If the writing urges the reader to take action, even if it’s not an immediate action, then it’s considered copy. An email nurture sequence that gently guides a prospect through a series of emails until they arrive at the final destination of downloading your ebook or purchasing your supplements or skincare products would be an example of this.
How does copy fit in my practice?
There’s a continuum of sales ‘intent’ when it comes to copy. The ultimate goal of copy is to sell more products and services, earn more business, make more money and increase the bottom line. Sales tactics are different for each industry.
Does ‘sales’ feel like a dirty word to you? It shouldn’t. Copy or sales writing doesn’t have to be pushy or overt. In a medical practice setting, sales should be an honest representation of what the practice offers. People can’t purchase if they don’t know what’s for sale.
Medical copywriting is more about keeping a trusted connection with the patient. It focuses on sharing accurate, science-backed medical information through blogs, email, and social. It also shares details about the office and team, highlighting relevant treatments, promos, and events.
It’s crucial to provide patients with information on treatments, services and products that they need and want to make them feel or look better and improve the quality of their life in some way.

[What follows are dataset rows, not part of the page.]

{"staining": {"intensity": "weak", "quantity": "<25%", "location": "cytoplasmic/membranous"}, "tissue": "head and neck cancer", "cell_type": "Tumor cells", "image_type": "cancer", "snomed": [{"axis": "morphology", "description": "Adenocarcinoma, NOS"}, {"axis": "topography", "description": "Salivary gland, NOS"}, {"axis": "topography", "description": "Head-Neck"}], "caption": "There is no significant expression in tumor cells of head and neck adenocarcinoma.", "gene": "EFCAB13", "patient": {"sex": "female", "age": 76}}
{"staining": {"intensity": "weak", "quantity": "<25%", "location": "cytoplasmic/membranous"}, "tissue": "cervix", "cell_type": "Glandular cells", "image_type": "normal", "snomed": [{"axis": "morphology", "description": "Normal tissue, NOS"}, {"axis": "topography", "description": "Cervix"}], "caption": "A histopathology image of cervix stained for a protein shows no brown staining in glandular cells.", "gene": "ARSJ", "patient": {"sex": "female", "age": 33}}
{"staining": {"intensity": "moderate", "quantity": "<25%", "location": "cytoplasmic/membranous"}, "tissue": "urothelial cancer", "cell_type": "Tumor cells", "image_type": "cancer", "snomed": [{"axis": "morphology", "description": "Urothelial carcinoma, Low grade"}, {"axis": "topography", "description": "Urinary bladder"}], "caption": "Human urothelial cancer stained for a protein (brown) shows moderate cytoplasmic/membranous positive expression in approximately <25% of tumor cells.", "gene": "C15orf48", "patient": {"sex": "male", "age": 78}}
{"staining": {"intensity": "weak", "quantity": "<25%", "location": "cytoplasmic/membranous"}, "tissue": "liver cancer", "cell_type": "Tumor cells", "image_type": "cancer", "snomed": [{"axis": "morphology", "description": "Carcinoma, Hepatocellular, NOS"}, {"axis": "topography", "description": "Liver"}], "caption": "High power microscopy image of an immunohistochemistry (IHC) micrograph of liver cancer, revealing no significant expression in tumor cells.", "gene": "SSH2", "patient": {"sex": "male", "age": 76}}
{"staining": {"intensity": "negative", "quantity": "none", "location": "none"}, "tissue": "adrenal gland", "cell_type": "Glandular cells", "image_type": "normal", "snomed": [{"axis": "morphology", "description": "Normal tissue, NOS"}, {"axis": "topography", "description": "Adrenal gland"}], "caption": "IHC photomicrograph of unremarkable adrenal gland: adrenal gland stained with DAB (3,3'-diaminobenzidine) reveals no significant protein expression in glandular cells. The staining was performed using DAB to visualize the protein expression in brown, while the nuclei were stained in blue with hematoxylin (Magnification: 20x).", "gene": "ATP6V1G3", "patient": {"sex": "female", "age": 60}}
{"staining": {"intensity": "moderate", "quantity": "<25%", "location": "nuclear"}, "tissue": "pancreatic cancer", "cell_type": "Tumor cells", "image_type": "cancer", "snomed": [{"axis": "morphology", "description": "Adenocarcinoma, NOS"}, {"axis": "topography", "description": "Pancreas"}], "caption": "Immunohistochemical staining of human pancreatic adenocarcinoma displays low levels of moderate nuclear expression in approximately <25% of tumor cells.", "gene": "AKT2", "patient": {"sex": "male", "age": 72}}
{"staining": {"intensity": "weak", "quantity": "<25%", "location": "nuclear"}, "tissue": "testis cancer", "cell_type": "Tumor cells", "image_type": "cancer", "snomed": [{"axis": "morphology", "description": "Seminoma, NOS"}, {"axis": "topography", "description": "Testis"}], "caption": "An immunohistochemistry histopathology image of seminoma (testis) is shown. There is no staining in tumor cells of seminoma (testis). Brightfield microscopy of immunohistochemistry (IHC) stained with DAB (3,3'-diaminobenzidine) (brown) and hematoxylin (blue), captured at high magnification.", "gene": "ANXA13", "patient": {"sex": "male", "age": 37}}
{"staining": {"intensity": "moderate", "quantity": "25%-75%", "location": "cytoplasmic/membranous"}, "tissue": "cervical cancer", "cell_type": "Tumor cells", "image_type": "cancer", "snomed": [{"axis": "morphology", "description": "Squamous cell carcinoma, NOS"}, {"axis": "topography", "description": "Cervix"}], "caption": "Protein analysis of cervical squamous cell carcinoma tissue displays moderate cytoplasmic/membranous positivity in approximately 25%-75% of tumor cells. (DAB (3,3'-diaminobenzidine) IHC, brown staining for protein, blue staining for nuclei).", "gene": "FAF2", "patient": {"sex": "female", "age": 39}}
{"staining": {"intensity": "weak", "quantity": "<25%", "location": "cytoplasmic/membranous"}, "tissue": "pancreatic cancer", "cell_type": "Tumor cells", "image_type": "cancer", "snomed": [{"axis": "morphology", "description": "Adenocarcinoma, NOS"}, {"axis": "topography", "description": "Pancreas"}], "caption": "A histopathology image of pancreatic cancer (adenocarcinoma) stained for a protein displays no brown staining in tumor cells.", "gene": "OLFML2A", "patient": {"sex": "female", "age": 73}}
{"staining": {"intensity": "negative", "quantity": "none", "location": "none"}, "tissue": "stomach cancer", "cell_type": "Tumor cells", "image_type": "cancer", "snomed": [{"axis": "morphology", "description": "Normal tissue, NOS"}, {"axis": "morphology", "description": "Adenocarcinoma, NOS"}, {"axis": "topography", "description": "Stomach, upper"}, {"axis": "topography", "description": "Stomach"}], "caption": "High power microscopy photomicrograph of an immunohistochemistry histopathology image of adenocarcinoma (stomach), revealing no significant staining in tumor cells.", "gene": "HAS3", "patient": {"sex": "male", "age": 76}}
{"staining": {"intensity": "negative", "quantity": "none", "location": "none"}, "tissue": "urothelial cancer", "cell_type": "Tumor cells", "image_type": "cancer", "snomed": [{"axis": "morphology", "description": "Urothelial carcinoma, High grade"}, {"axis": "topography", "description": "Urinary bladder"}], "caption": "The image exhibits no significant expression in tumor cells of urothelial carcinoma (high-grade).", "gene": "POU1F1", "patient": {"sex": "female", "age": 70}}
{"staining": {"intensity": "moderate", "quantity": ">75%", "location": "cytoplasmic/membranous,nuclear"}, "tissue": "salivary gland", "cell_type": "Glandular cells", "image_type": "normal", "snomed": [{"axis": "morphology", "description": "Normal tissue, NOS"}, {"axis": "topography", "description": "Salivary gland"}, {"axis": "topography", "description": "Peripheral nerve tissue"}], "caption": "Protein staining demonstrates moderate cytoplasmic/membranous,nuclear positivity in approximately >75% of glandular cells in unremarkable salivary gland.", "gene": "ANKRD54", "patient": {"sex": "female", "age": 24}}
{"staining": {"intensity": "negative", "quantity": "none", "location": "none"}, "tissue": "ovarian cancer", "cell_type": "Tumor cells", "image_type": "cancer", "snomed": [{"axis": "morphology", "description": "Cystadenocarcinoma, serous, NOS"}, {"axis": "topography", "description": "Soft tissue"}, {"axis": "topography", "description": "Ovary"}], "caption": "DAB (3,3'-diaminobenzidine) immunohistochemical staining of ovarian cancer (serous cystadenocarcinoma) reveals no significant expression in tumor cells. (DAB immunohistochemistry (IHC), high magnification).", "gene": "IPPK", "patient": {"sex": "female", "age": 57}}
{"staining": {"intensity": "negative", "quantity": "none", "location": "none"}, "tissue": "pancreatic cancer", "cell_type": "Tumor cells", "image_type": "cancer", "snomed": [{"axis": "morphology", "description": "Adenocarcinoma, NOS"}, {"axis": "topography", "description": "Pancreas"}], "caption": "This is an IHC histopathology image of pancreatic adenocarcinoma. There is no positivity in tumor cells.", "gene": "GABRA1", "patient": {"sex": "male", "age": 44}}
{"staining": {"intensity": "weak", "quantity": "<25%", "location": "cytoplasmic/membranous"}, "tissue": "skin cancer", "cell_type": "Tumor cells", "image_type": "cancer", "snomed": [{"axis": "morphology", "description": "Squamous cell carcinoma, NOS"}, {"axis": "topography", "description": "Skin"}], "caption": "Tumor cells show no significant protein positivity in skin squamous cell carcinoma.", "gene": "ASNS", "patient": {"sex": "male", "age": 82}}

You, as the physician, and the medical staff can only deliver so much information to the patient during an office visit. Your copy is the opportunity to provide more in-depth, relevant information when the timing is better, in a casual environment like an inbox, video, website or social.
If it’s not being persuasive then how’s it working for medical practices?
Copy is designed to delight the reader, relate to the reader, engage and tell a story. This interaction can happen in emails, newsletters, social captions, and more, as stated above.
Copy builds a relationship with the ‘shopper’ who is shopping around. They’re looking at you, the practice down the road with the Botox deal for $2/unit less, and a practice a little further away, that a friend recommended. So your communication, if you have any, needs to have a little something different like...personality. If you don’t have an outreach program, now’s the time to start. And if it’s mediocre at best, now’s the time for a change. There’s nothing mediocre about the care you give and the way you connect with your patients should showcase that fact.
When you make an effort to connect, it shows and is more likely to be reciprocated.
Copy works to solve a problem and provide honest and relevant solutions to the audience, your patient. It delivers value by sharing your knowledge and expertise. If it’s doing its job correctly, it can ask for a CTA.